Input
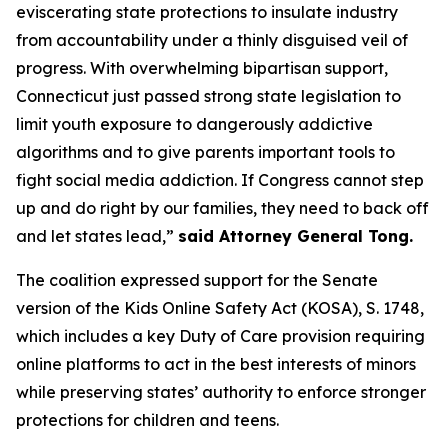
eviscerating state protections to insulate industry
from accountability under a thinly disguised veil of
progress. With overwhelming bipartisan support,
Connecticut just passed strong state legislation to
limit youth exposure to dangerously addictive
algorithms and to give parents important tools to
fight social media addiction. If Congress cannot step
up and do right by our families, they need to back off
and let states lead,”
said Attorney General Tong.
The coalition expressed support for the Senate
version of the Kids Online Safety Act (KOSA), S. 1748,
which includes a key Duty of Care provision requiring
online platforms to act in the best interests of minors
while preserving states’ authority to enforce stronger
protections for children and teens.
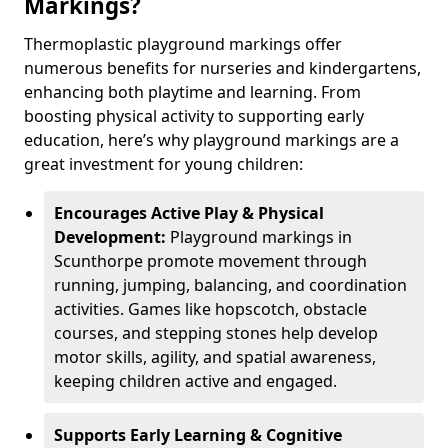
Markings?
Thermoplastic playground markings offer
numerous benefits for nurseries and kindergartens,
enhancing both playtime and learning. From
boosting physical activity to supporting early
education, here’s why playground markings are a
great investment for young children:
Encourages Active Play & Physical
Development:
Playground markings in
Scunthorpe promote movement through
running, jumping, balancing, and coordination
activities. Games like hopscotch, obstacle
courses, and stepping stones help develop
motor skills, agility, and spatial awareness,
keeping children active and engaged.
Supports Early Learning & Cognitive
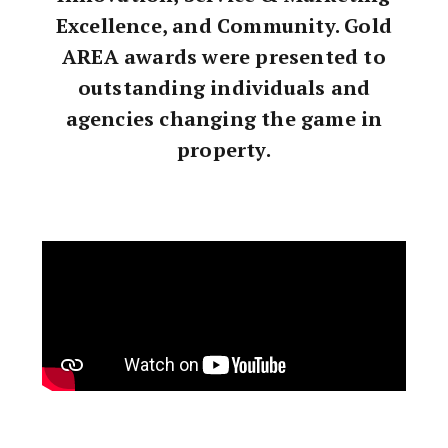
Excellence, and Community. Gold
AREA awards were presented to
outstanding individuals and
agencies changing the game in
property.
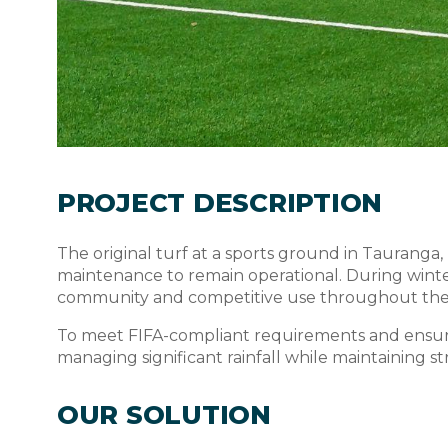
PROJECT DESCRIPTION
The original turf at a sports ground in Tauranga
maintenance to remain operational. During winter
community and competitive use throughout the 
To meet FIFA-compliant requirements and ensure 
managing significant rainfall while maintaining s
OUR SOLUTION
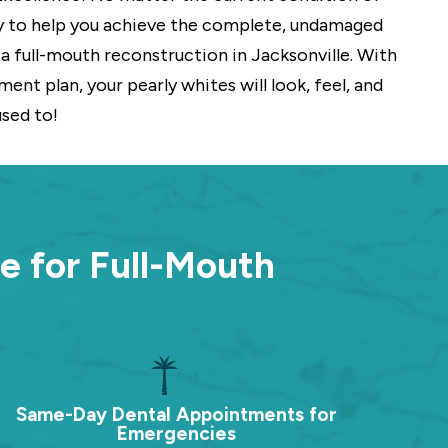
y to help you achieve the complete, undamaged
a full-mouth reconstruction in Jacksonville. With
ent plan, your pearly whites will look, feel, and
used to!
e for Full-Mouth
Same-Day Dental Appointments for
Emergencies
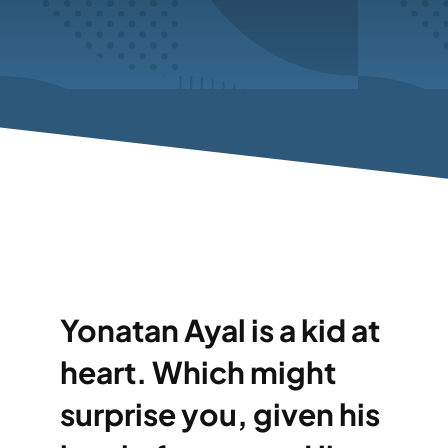
Yonatan Ayal is a kid at
heart. Which might
surprise you, given his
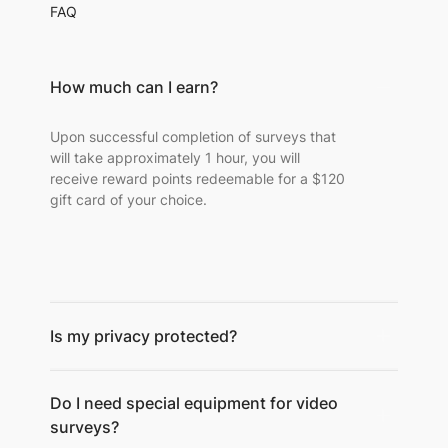
FAQ
How much can I earn?
Upon successful completion of surveys that
will take approximately 1 hour, you will
receive reward points redeemable for a $120
gift card of your choice.
Is my privacy protected?
Do I need special equipment for video
surveys?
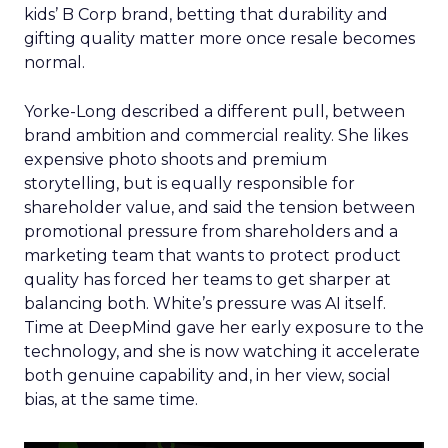
kids’ B Corp brand, betting that durability and
gifting quality matter more once resale becomes
normal.
Yorke-Long described a different pull, between
brand ambition and commercial reality. She likes
expensive photo shoots and premium
storytelling, but is equally responsible for
shareholder value, and said the tension between
promotional pressure from shareholders and a
marketing team that wants to protect product
quality has forced her teams to get sharper at
balancing both. White’s pressure was AI itself.
Time at DeepMind gave her early exposure to the
technology, and she is now watching it accelerate
both genuine capability and, in her view, social
bias, at the same time.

Exercise
Before duplicating the entries above, strip out the pictures and keep the rest exact.

Response to the exercise
eviscerating state protections to insulate industry
from accountability under a thinly disguised veil of
progress. With overwhelming bipartisan support,
Connecticut just passed strong state legislation to
limit youth exposure to dangerously addictive
algorithms and to give parents important tools to
fight social media addiction. If Congress cannot step
up and do right by our families, they need to back off
and let states lead,”
said Attorney General Tong.
The coalition expressed support for the Senate
version of the Kids Online Safety Act (KOSA), S. 1748,
which includes a key Duty of Care provision requiring
online platforms to act in the best interests of minors
while preserving states’ authority to enforce stronger
protections for children and teens.
Markings?
Thermoplastic playground markings offer
numerous benefits for nurseries and kindergartens,
enhancing both playtime and learning. From
boosting physical activity to supporting early
education, here’s why playground markings are a
great investment for young children:
Encourages Active Play & Physical
Development:
Playground markings in
Scunthorpe promote movement through
running, jumping, balancing, and coordination
activities. Games like hopscotch, obstacle
courses, and stepping stones help develop
motor skills, agility, and spatial awareness,
keeping children active and engaged.
Supports Early Learning & Cognitive
Excellence, and Community. Gold
AREA awards were presented to
outstanding individuals and
agencies changing the game in
property.
PROJECT DESCRIPTION
The original turf at a sports ground in Tauranga
maintenance to remain operational. During winter
community and competitive use throughout the 
To meet FIFA-compliant requirements and ensure 
managing significant rainfall while maintaining s
OUR SOLUTION
y to help you achieve the complete, undamaged
a full-mouth reconstruction in Jacksonville. With
ent plan, your pearly whites will look, feel, and
used to!
e for Full-Mouth
Same-Day Dental Appointments for
Emergencies
Yonatan Ayal is a kid at
heart. Which might
surprise you, given his
FAQ
How much can I earn?
Upon successful completion of surveys that
will take approximately 1 hour, you will
receive reward points redeemable for a $120
gift card of your choice.
Is my privacy protected?
Do I need special equipment for video
surveys?
kids’ B Corp brand, betting that durability and
gifting quality matter more once resale becomes
normal.
Yorke-Long described a different pull, between
brand ambition and commercial reality. She likes
expensive photo shoots and premium
storytelling, but is equally responsible for
shareholder value, and said the tension between
promotional pressure from shareholders and a
marketing team that wants to protect product
quality has forced her teams to get sharper at
balancing both. White’s pressure was AI itself.
Time at DeepMind gave her early exposure to the
technology, and she is now watching it accelerate
both genuine capability and, in her view, social
bias, at the same time.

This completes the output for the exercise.